§ What you need to do
Give back the listing in full and exactly, leaving out the images.

§ Data excerpt
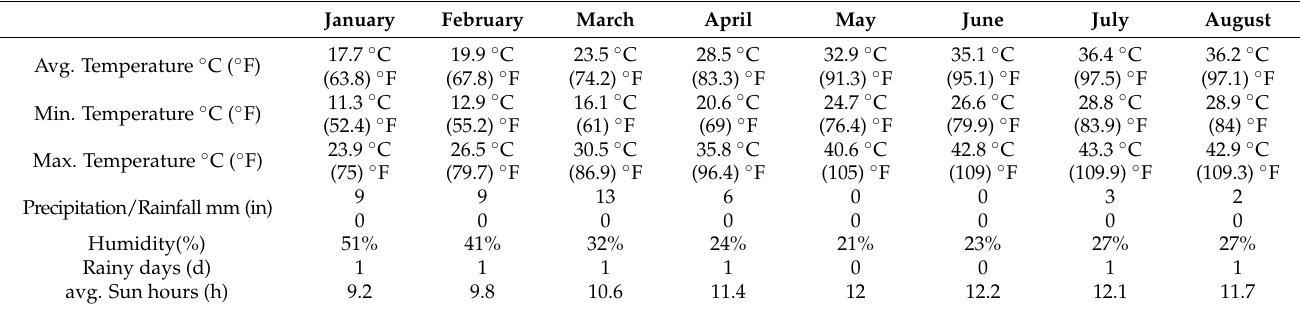
Table 1. Average 10 years data for temperature, humidity, and precipitation for the city of Al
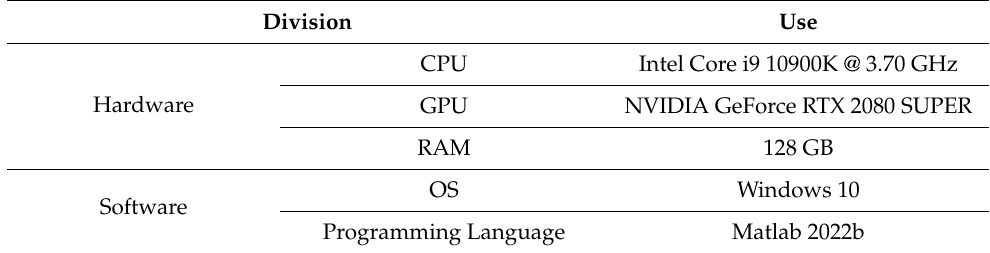
Table 1. Experimental environment.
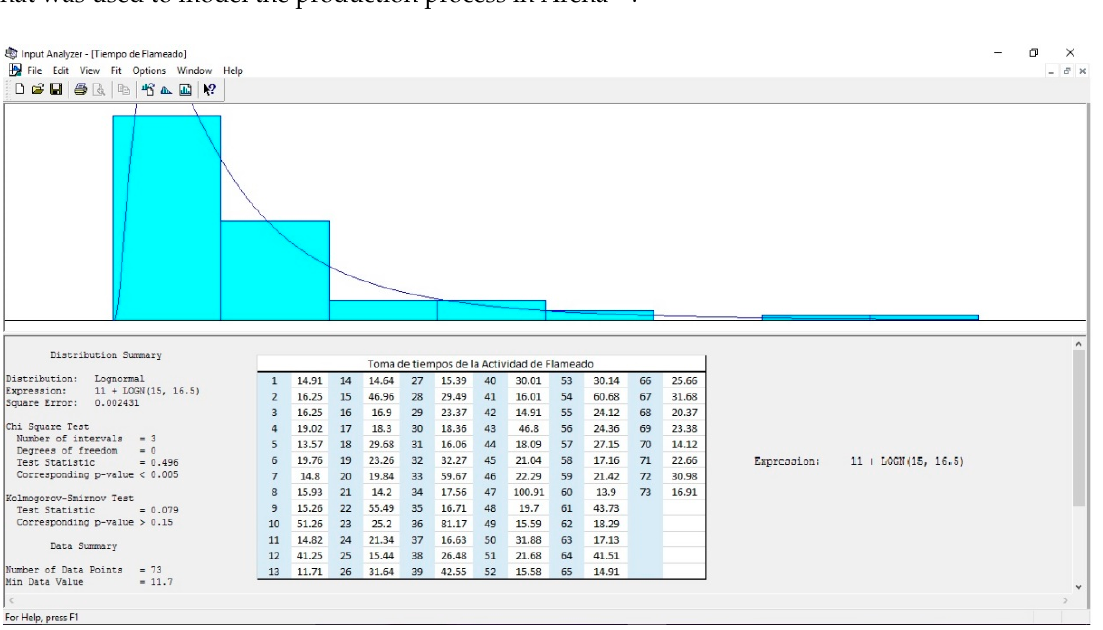
Table 2. Human resources by operation, elaborated by the author.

§ Solution
Table 1. Average 10 years data for temperature, humidity, and precipitation for the city of Al
Table 1. Experimental environment.
Table 2. Human resources by operation, elaborated by the author.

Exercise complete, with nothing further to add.